Lo stesso valeva per il secondo albo della trilogia, Il profumo della dama in nero, sequel del Mistero in cui il versante feuilletonesco veniva sviluppato un po’ di più a discapito della trama “gialla”, basata di nuovo su una robusta sospensione dell’incredulità: stessi pregi e stessi “difetti” del primo capitolo, insomma, seppur miscelati diversamente – e soprattutto con i disegni di Christophe Picaud che riusciva al contempo a mantenere le caratteristiche fisiche dei protagonisti delineate dal suo predecessore e a migliorarle, raggiungendo livelli di assoluta eccellenza.
Alla fine, l’albo migliore della trilogia era l’ultimo, Il fantasma dell’Opera, ovvero il romanzo più famoso e più “reinterpretato” di Leroux con decine di versioni cinematografiche e teatrali: basterà ricordare il film con Lon Chaney del 1925 e il musical di Andrew Lloyd Webber del 1986 (per non parlare del brioso e simil-demenziale adattamento di Tiziano Sclavi per Mister No). Albo migliore della trilogia… ma grazie ad un artificio: infatti questo romanzo non fa parte della serie di Rouletabille.
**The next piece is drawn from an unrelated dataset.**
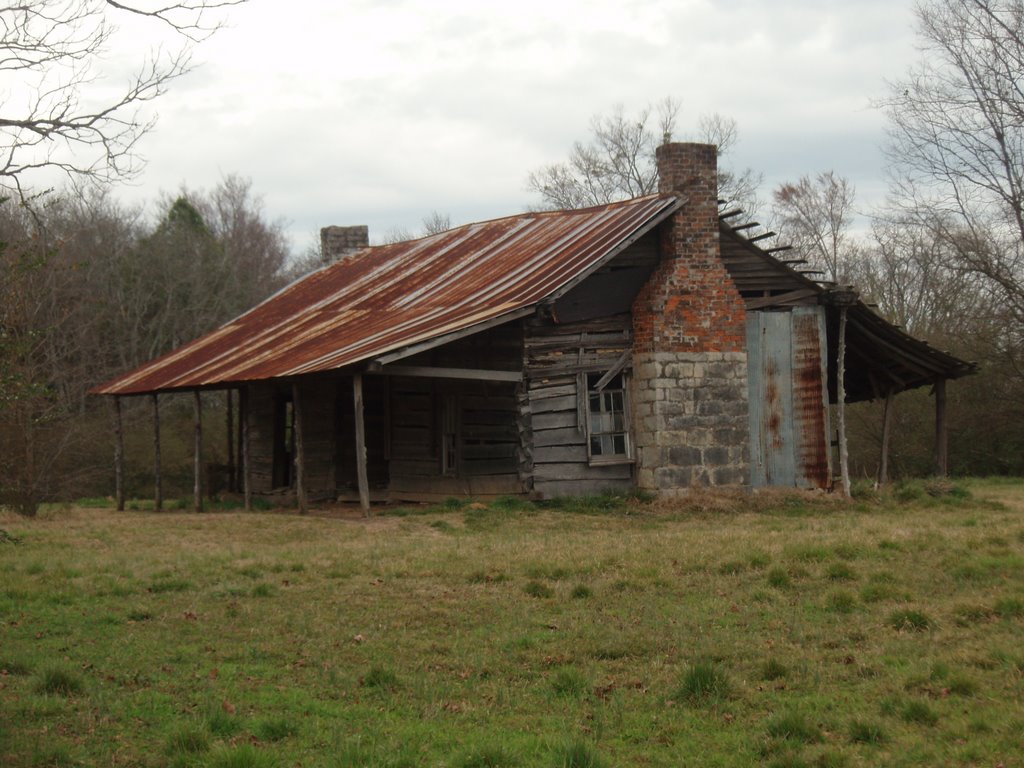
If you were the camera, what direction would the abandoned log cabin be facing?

Il reporter vi viene inserito come voce co-narrante, che ricostruisce la vicenda dialogando con il Persiano, già protagonista del romanzo e fondamentale per il lieto fine della struggente vicenda tra lo sfigurato Erik, la cantante Christine e l’innamorato Raoul. Gran parte dell’ottimo risultato era comunque dovuto, anche stavolta, ai magnifici disegni di Picaud, autore tra l’altro di una stupenda tavola a tutta pagina che raffigurava uno degli episodi più noti del romanzo.
Tre albi in crescendo, quindi, che ho letto con piacere nonostante le “riserve” sugli adattamenti di cui parlavo in precedenza.
Rouletabille è lo pseudonimo (tradotto alla lettera, significa “Fai rotolare la tua biglia”) di Joseph Joséphin, reporter-detective protagonista di otto romanzi di Gaston Leroux pubblicati tra il 1907 e il 1922. La sua enorme popolarità in Francia è testimoniata dalle numerose trasposizioni cinematografiche e da ben quattro adattamenti seriali a fumetti, apparsi a partire dal 1965.
La serie qui descritta, il cui titolo ufficiale è Une aventure de Rouletabille per distinguerla dai tre adattamenti precedenti, è stata pubblicata tra marzo 2018 e agosto 2019 e risulta ancora ufficialmente in corso, sebbene – come per altre BD di cui abbiamo già parlato in precedenza – non siano attualmente previsti ulteriori albi.